#### Source document:

-- begin --

As I attempt to objectively observe the anger, fear, and
hate that I see around me and within me, I am also searching for ways to
understand it. I have a fascination with neuroscience that I really wish I had known about when I was
in a position to make decisions about my vocation. Not saying it’s too late for
me – it just isn’t the right time now. Fortunately, I live in a time when instructive
materials are available to me outside of a formal educational environment and
so I spend a lot of time reading books and online articles about neuroscience –
the study of the brain and nervous system. To me, there is no greater mystery –
more fascinating frontier – than the pathways between human thought and action.
Thought…feeling…word…deed.
You’ll notice that thoughts and feelings aren’t the same
thing. I’ll let that sink in for a minute because I sense that might be a shock
to some people. Now, hold onto your hat because there is more…our thoughts aren’t
necessarily fact either. Our own
thoughts – no matter how certain we may be of their veracity – do NOT equate to
absolute truth.
I’ll let that sink in for a moment too.
Just because one says what one thinks, does not mean they are “telling it like it is.”
I’m just going to leave that right there for you to ponder.
Now, if you’re still with me, you may be asking, if we can’t rely on our own thoughts – even
those formed by years of study or experience – and those thoughts lead to
feelings, how can we know that what we say and do is right?

-- end --

#### Listed records:
-- begin --

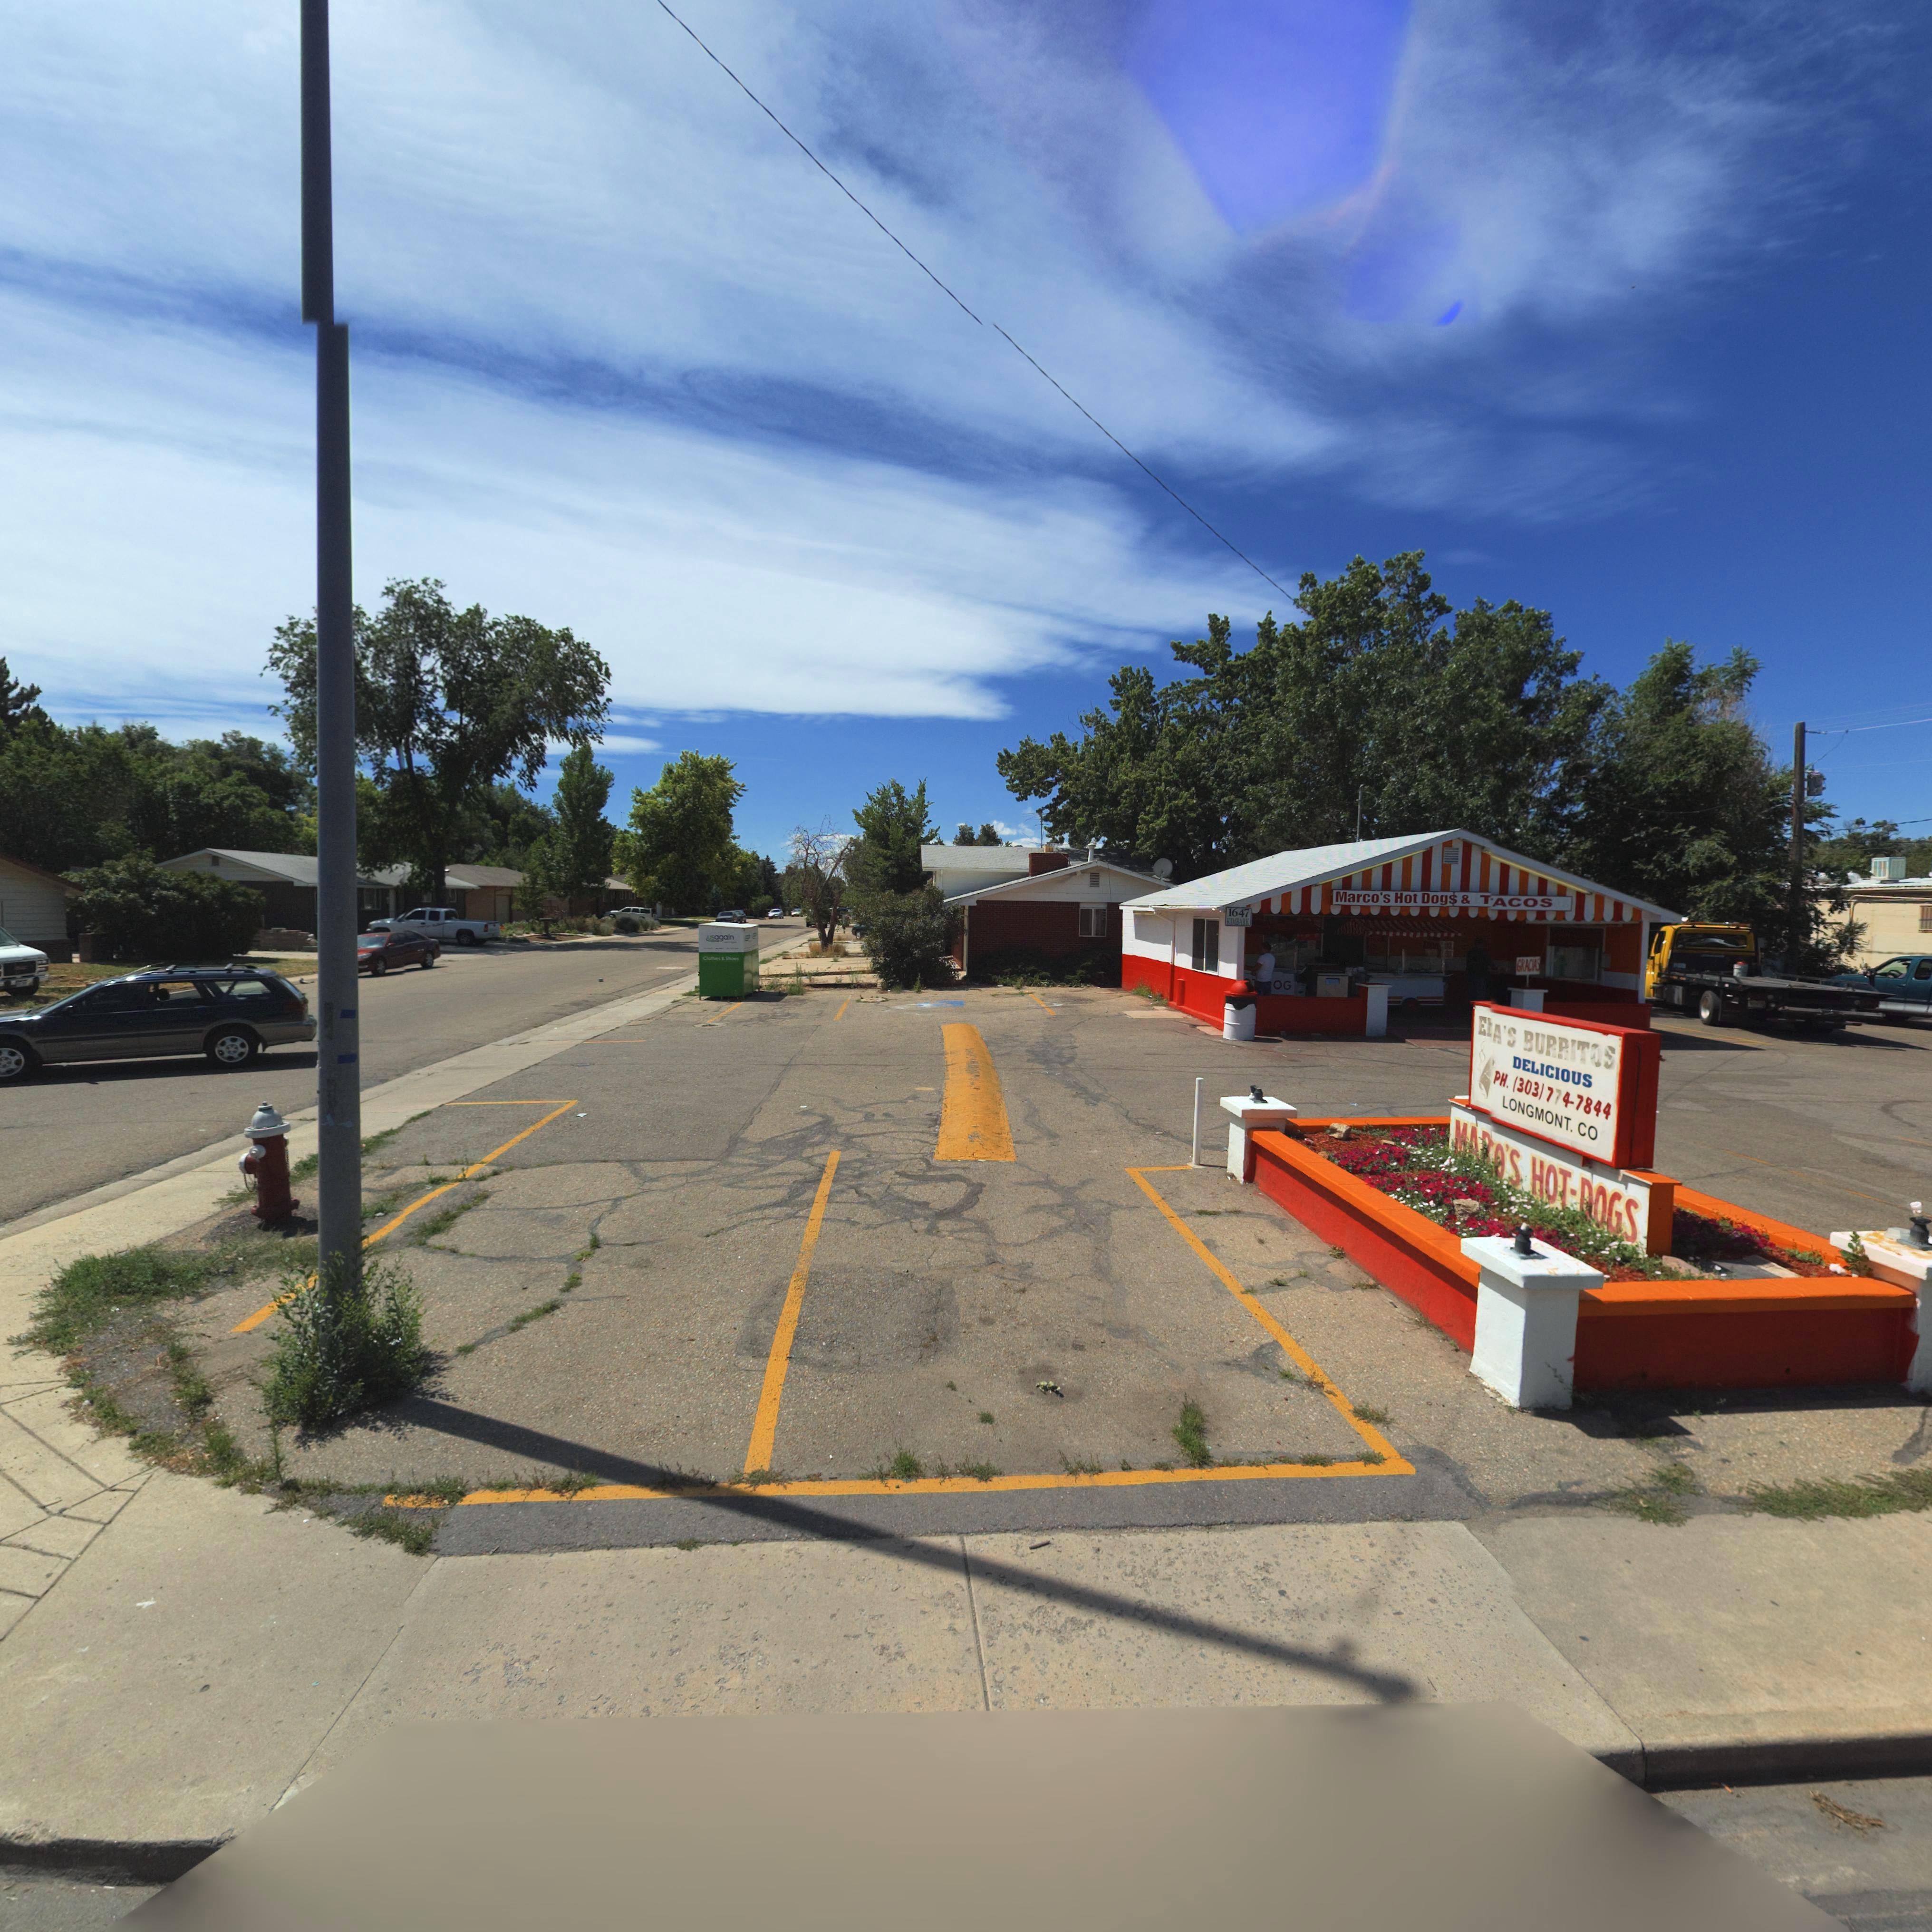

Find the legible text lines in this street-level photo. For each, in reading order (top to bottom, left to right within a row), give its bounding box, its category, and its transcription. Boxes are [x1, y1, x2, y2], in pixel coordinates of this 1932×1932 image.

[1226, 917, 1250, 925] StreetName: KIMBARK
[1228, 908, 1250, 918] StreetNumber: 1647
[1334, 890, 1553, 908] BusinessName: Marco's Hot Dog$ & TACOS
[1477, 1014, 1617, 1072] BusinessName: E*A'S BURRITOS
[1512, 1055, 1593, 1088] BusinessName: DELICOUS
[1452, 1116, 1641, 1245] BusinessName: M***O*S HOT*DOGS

-- end --

#### Tasks and exercises:
• 1. Quote the stretch of the essay on thoughts and feelings from "I’ll let that sink in for a moment" through "you to ponder.".
• 2. Answer these from the essay on thoughts and feelings:
(a) How does the writer define neuroscience?
(b) What four words appear in sequence on a line of their own?
(c) What do our own thoughts not equate to, according to the writer?

#### Correct answers:
• 1.
I’ll let that sink in for a moment too.
Just because one says what one thinks, does not mean they are “telling it like it is.”
I’m just going to leave that right there for you to ponder.

• 2.
(a) The study of the brain and nervous system.
(b) Thought, feeling, word, deed.
(c) Absolute truth.